4. Cigarettes. Everybody in film noir is always smoking, as if to say, "On top of everything else, I've been assigned to get through three packs today." The best smoking movie of all time is “Out of the Past,” in which Robert Mitchum and Kirk Douglas smoke furiously at each other. At one point, Mitchum enters a room, Douglas extends a pack and says, "Cigarette?" and Mitchum, holding up his hand, says, "Smoking."
5. Women who would just as soon kill you as love you, and vice versa.
6. For women: low necklines, floppy hats, mascara, lipstick, dressing rooms, boudoirs, calling the doorman by his first name, high heels, red dresses, elbow-length gloves, mixing drinks, having gangsters as boyfriends, having soft spots for alcoholic private eyes, wanting a lot of someone else's women, sprawling dead on the floor with every limb meticulously arranged and every hair in place.
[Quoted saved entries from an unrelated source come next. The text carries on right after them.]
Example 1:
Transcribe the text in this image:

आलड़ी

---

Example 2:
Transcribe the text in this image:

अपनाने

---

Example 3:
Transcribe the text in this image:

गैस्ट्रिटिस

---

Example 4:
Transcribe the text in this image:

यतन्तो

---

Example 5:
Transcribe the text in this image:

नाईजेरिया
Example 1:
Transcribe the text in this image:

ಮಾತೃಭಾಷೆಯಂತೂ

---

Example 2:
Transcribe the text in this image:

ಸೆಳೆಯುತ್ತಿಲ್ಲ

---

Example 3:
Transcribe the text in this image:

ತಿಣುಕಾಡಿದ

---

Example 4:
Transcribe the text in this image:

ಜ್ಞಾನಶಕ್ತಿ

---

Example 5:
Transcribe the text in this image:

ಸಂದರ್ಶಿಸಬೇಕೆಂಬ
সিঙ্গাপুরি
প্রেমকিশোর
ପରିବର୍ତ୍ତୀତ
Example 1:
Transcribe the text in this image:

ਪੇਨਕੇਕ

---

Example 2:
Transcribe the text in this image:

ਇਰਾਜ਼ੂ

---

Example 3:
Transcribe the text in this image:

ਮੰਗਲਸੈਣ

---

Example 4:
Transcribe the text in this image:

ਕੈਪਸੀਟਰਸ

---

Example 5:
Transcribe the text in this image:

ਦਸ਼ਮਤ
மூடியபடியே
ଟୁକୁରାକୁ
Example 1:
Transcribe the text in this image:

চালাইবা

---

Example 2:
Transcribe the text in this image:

7. For men: fedoras, suits and ties, shabby residential hotels with a neon sign blinking through the window, buying yourself a drink out of the office bottle, cars with running boards, all-night diners, protecting kids who shouldn't be playing with the big guys, being on first-name terms with homicide cops, knowing a lot of people whose descriptions end in "ies," such as bookies, newsies, junkies, alkys, jockeys and cabbies.
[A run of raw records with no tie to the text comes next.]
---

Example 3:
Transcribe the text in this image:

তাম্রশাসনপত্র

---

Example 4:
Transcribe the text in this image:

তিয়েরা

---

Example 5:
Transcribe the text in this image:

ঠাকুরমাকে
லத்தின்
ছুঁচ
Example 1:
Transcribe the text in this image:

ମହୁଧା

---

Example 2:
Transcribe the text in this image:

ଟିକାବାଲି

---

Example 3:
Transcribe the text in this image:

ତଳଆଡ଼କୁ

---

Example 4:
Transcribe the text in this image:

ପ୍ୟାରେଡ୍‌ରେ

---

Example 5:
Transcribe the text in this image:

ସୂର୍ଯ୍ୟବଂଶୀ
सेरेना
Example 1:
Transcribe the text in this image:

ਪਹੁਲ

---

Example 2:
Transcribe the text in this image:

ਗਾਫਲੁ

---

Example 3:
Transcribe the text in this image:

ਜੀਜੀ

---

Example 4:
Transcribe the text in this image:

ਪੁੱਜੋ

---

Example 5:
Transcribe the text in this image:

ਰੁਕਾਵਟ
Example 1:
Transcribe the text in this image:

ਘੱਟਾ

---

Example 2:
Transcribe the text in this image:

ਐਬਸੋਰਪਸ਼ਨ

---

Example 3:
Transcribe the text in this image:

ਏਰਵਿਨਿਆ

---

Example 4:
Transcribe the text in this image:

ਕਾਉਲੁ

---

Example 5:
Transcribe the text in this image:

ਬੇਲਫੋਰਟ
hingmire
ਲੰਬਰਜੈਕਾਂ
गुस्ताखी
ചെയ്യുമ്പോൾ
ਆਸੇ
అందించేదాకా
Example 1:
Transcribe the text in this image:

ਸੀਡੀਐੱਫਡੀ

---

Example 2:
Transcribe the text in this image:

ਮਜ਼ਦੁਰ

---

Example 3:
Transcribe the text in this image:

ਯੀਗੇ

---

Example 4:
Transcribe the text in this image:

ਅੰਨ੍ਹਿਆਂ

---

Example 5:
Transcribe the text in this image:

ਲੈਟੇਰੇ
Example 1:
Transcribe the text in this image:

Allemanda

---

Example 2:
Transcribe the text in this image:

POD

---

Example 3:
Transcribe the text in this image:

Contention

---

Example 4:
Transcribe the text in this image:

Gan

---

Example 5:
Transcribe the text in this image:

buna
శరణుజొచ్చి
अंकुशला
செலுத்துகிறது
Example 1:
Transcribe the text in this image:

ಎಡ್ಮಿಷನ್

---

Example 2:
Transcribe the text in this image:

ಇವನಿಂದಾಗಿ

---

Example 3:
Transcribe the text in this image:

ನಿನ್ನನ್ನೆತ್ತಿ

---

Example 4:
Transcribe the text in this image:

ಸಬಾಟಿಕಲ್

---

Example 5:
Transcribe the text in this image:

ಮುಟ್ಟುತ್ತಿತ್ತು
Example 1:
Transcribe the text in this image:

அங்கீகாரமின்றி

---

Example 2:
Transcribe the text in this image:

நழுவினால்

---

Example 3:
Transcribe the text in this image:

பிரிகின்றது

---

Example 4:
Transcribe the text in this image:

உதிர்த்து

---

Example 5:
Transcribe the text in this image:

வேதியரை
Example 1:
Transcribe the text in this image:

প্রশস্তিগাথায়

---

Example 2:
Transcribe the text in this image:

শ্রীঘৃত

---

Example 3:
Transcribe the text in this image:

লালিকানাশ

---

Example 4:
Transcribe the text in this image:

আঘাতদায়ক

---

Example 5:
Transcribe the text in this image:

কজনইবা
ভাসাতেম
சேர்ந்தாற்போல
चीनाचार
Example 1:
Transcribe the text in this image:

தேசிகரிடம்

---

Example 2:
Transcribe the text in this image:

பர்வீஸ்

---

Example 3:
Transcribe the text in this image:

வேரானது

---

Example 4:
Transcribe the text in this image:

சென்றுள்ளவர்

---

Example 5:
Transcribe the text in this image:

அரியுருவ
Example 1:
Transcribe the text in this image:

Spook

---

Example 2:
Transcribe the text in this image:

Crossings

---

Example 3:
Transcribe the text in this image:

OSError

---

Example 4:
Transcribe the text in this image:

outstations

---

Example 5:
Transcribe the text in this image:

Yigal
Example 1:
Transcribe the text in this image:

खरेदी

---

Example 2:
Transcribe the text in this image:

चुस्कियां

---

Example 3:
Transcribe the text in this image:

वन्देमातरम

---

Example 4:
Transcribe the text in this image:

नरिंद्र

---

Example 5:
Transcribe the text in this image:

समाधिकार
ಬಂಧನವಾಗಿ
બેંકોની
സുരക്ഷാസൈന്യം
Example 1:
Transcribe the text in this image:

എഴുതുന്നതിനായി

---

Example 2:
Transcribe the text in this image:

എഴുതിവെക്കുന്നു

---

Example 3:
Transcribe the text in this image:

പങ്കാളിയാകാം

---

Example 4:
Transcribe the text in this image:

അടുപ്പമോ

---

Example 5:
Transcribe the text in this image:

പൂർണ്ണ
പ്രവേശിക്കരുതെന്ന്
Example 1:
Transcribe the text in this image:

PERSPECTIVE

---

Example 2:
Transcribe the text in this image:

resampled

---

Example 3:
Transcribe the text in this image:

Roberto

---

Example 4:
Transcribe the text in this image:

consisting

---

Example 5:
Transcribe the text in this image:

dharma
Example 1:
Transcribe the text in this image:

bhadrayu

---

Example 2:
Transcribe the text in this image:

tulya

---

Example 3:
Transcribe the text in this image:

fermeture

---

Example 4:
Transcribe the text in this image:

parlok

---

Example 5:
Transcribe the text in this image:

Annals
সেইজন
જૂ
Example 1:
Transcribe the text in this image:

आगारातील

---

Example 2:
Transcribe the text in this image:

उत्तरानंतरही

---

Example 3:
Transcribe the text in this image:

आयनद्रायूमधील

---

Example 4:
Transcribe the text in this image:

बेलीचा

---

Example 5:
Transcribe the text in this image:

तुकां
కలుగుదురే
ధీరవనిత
8. Movies either shot in black and white, or feeling like they were.
9. Relationships in which love is only the final flop card in the poker game of death.
10. The most American film genre, because no society could have created a world so filled with doom, fate, fear and betrayal, unless it were essentially naive and optimistic.
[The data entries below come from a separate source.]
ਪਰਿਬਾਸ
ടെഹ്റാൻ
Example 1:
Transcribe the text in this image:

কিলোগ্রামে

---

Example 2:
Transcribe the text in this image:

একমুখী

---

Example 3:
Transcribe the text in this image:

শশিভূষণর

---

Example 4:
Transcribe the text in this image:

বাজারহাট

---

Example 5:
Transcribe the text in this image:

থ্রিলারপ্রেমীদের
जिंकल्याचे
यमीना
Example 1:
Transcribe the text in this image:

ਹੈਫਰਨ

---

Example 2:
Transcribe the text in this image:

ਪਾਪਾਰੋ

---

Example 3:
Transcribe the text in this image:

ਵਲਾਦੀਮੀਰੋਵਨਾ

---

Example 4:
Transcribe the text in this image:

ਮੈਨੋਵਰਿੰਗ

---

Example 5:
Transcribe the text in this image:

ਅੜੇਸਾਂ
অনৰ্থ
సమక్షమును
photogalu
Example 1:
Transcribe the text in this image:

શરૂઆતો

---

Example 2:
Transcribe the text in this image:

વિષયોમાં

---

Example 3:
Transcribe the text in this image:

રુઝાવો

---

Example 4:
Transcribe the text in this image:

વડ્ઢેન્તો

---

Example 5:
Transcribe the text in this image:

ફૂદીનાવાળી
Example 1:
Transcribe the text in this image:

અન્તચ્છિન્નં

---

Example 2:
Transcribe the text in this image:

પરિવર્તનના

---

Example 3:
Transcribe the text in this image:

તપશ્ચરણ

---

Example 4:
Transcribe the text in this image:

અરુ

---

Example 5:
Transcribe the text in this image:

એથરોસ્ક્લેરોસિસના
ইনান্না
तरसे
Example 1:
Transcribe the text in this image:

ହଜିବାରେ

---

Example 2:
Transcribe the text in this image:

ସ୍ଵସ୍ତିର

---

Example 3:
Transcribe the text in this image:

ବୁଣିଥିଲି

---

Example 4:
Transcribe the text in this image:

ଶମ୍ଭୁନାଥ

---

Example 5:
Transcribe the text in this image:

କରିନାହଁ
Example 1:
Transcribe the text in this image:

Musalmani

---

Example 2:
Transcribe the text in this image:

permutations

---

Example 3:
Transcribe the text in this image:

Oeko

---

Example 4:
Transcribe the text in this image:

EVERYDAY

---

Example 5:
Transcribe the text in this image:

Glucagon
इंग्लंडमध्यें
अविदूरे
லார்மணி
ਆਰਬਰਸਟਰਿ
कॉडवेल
Thank you, Mr. Ebert. It’s clear, though, that Film Noir crosses genres. You can have noir films that are westerns, period pieces, even science fiction.
Eddie Muller, founder of the Film Noir Foundation, which preserves and champions films noir, and the host of Noir Alley on Turner Classic Movies, is perhaps noir's leading expert now – he’s called “the Czar of Noir,” fercryinoutloud. He defines Film Noir as “the flip side of the all-American success story.”
Film noir, Muller says, is “about people who realize that following the program will never get them what they crave. So they cross the line, commit a crime and reap the consequences. Or, they’re tales about seemingly innocent people tortured by paranoia and ass-kicked by Fate. Either way, they depict a world that’s merciless and unforgiving.” Muller has also said that, in a Film Noir, the protagonist is doing wrong, and knows it.
To take that even further, Ebert distinguishes between a crime film and a noir this way: "The difference between a crime film and a noir film is that the bad guys in a crime film know they're bad and want to be, while a noir hero thinks he's a good guy who has been ambushed by life."
I like these definitions best, I think. There’s nothing noirtsy-fartsy about it; it comes from the gut. It tells you that a film like "Casablanca," for instance, is most definitely not noir, no matter how many shadows are on the wall or how many scenes it has with Bogie in a trenchcoat in the rain.
Me, I think Film Noir is just something you know when you see it. It’s like the little man inside Barton Keyes' gut (Edward G. Robinson’s character in “Double Indemnity”) that tells him when something’s not quite right.
I don’t pretend to be a film expert, and I’m certainly not a critic. I’m just a guy who loves movies, especially Film Noir, and I’ve spent a lot of time watching and thinking about them. On this site, among other things, you'll find my Top 100 Noirs, as well as my list of 600-plus movies commonly identified as Films Noir. I’ve watched as many as I've been able, more than 440 so far, and I’ve rated them and offered my “reviews” of some of them (see The Nattering Nabob of Noir page). I can tell you that, for me, some of these films are not noir films, but I've included them because more than one film scholar/critic out there has said they are. I may disagree with them, and they with me -- that's fine. It's not important. What is important is that, hopefully, this will inspire some of you to watch some of these great movies.
Take it all for what it’s worth. I’m just having fun. Hopefully, you will too.